▽

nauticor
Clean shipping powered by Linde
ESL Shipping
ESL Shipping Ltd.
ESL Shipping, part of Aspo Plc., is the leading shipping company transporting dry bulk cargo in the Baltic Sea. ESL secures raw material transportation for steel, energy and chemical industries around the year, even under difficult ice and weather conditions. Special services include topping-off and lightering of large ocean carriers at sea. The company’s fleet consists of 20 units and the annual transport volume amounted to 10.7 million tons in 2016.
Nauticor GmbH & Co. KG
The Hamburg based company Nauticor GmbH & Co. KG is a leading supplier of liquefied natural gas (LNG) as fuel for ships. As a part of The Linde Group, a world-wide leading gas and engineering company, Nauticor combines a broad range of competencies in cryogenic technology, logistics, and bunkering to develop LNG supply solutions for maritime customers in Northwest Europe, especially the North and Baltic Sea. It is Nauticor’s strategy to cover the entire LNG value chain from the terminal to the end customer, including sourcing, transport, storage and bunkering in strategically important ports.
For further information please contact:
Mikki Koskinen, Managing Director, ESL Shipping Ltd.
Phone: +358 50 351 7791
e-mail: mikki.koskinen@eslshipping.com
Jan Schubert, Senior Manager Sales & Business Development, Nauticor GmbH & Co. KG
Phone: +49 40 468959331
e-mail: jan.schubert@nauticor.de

△
▽

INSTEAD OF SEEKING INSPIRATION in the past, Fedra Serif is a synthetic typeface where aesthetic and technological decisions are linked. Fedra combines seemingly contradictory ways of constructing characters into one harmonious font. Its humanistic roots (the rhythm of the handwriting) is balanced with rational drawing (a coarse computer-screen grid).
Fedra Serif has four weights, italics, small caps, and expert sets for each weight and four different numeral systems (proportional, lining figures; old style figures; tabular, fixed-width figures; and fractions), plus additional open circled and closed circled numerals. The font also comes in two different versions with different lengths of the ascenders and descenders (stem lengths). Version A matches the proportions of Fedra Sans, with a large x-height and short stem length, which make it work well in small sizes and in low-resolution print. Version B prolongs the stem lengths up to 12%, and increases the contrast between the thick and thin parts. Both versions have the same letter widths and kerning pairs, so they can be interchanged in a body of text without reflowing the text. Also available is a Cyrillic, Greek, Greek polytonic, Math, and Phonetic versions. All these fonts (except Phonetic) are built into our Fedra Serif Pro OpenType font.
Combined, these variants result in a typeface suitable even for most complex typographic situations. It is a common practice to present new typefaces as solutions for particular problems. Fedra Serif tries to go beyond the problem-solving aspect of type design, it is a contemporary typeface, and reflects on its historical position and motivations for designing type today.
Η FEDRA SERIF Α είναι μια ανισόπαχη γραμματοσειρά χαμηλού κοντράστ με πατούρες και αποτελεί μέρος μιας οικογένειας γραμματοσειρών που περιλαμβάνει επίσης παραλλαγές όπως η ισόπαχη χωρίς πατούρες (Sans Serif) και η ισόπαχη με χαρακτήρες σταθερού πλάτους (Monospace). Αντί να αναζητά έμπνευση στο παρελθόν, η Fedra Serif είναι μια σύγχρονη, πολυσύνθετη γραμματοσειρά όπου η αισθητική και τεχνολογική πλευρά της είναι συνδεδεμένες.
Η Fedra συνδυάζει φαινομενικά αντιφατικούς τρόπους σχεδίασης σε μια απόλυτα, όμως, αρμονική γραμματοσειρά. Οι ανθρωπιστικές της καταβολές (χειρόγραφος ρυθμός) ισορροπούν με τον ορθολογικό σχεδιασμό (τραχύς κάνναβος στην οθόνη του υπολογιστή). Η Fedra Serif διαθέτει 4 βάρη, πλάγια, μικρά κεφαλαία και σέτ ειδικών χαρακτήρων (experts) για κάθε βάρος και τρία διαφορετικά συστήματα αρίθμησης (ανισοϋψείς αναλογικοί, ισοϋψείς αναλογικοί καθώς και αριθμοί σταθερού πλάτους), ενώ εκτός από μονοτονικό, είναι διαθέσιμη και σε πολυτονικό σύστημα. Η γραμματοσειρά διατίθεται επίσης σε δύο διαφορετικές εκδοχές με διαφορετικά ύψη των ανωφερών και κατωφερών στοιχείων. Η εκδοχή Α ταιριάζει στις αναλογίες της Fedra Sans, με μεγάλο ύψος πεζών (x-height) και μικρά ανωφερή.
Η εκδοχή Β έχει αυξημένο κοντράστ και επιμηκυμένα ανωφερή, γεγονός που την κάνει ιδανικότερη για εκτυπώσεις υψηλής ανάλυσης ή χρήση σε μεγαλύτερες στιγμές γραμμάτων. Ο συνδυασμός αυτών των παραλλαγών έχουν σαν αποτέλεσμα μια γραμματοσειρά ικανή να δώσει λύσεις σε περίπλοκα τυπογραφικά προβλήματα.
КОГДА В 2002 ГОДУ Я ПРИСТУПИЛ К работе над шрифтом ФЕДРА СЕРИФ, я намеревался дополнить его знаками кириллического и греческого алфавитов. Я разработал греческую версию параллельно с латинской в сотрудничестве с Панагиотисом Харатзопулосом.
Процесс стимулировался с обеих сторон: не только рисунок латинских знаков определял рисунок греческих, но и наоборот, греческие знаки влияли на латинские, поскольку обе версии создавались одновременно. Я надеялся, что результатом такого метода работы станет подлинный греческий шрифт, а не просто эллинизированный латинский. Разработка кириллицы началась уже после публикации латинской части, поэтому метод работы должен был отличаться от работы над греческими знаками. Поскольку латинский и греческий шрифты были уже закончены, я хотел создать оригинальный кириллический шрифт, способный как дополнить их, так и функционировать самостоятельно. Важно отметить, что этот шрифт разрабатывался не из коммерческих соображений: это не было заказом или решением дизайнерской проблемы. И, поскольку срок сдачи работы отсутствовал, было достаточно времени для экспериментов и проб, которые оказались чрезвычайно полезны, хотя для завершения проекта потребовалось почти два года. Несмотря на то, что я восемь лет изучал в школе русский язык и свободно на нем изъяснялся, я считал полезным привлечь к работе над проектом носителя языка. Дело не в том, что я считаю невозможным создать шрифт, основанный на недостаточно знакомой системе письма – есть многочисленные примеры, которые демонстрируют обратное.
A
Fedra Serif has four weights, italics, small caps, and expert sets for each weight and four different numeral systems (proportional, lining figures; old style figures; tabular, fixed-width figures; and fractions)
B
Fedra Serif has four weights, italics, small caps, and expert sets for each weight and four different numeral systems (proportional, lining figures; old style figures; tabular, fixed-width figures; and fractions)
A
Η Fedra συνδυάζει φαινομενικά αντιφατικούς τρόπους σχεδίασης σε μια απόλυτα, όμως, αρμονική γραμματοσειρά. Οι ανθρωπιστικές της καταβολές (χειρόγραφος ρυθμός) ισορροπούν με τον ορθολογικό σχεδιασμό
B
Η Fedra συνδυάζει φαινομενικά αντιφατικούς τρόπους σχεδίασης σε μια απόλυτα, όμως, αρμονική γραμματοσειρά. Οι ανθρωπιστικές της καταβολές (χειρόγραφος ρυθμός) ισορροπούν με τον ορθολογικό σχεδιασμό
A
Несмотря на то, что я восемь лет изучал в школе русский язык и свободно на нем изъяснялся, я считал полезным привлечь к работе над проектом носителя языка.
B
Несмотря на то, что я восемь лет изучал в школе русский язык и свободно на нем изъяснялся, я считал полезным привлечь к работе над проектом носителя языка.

△
▽

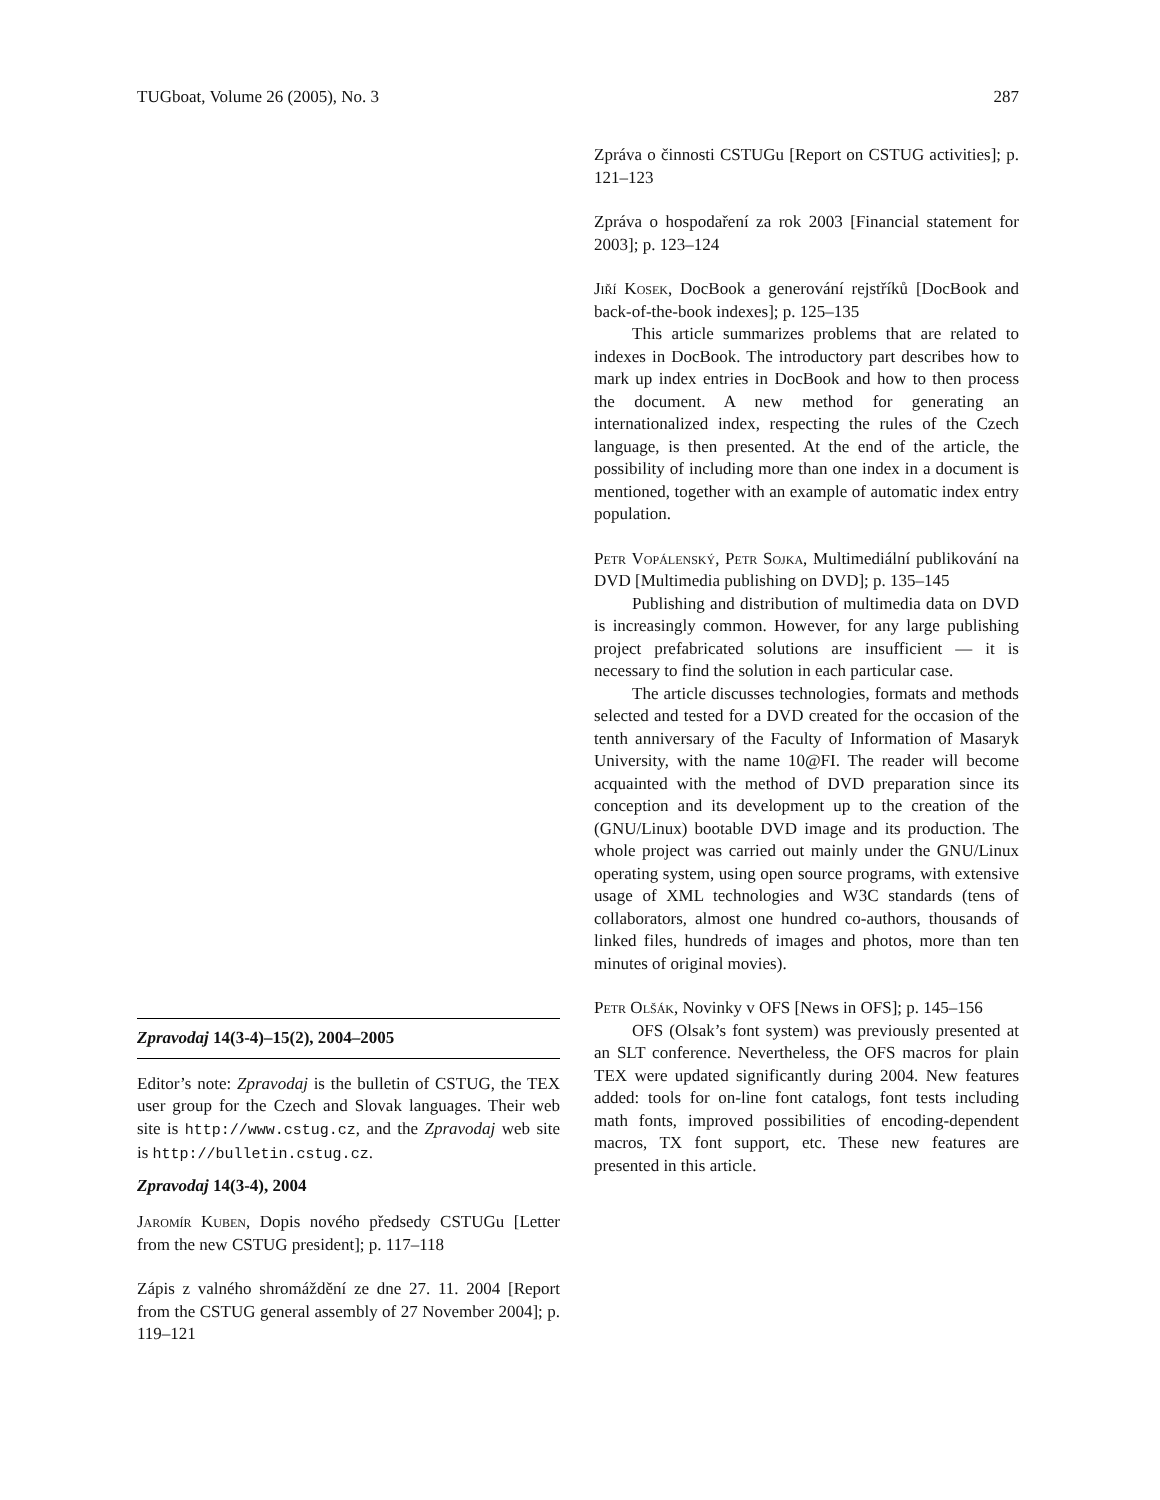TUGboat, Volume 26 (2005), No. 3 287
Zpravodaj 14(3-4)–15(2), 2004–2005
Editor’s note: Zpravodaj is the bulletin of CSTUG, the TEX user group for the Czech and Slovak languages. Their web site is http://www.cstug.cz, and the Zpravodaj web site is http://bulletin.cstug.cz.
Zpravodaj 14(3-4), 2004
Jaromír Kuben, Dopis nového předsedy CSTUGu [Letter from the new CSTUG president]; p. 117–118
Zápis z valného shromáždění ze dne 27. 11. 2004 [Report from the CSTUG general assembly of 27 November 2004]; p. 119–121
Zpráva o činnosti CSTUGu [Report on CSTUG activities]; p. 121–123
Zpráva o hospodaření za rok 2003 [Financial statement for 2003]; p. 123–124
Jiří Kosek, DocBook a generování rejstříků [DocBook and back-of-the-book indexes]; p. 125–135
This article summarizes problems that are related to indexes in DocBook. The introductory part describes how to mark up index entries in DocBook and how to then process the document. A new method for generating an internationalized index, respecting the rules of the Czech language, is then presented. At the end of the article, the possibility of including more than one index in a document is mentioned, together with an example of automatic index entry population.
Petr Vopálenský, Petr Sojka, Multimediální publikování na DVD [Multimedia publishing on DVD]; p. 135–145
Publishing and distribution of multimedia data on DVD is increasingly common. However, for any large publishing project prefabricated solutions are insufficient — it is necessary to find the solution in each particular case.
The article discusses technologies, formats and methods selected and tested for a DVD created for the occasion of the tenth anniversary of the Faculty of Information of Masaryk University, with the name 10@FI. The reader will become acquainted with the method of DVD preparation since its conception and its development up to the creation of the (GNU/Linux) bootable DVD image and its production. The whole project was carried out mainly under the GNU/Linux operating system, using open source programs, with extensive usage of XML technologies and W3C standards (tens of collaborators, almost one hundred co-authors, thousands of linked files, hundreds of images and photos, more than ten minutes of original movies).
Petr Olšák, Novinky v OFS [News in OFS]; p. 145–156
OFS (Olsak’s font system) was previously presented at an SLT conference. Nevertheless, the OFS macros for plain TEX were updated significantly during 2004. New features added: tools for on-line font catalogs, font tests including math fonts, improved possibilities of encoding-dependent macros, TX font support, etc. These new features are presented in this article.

△

Starting at the line that has "The Hamburg based" and ending at the line that has "e-mail: jan.schubert@nauticor.de", please write out the lines above exactly, leaving out all others.

■ **TASK RESPONSE**
The Hamburg based company Nauticor GmbH & Co. KG is a leading supplier of liquefied natural gas (LNG) as fuel for ships. As a part of The Linde Group, a world-wide leading gas and engineering company, Nauticor combines a broad range of competencies in cryogenic technology, logistics, and bunkering to develop LNG supply solutions for maritime customers in Northwest Europe, especially the North and Baltic Sea. It is Nauticor’s strategy to cover the entire LNG value chain from the terminal to the end customer, including sourcing, transport, storage and bunkering in strategically important ports.
For further information please contact:
Mikki Koskinen, Managing Director, ESL Shipping Ltd.
Phone: +358 50 351 7791
e-mail: mikki.koskinen@eslshipping.com
Jan Schubert, Senior Manager Sales & Business Development, Nauticor GmbH & Co. KG
Phone: +49 40 468959331
e-mail: jan.schubert@nauticor.de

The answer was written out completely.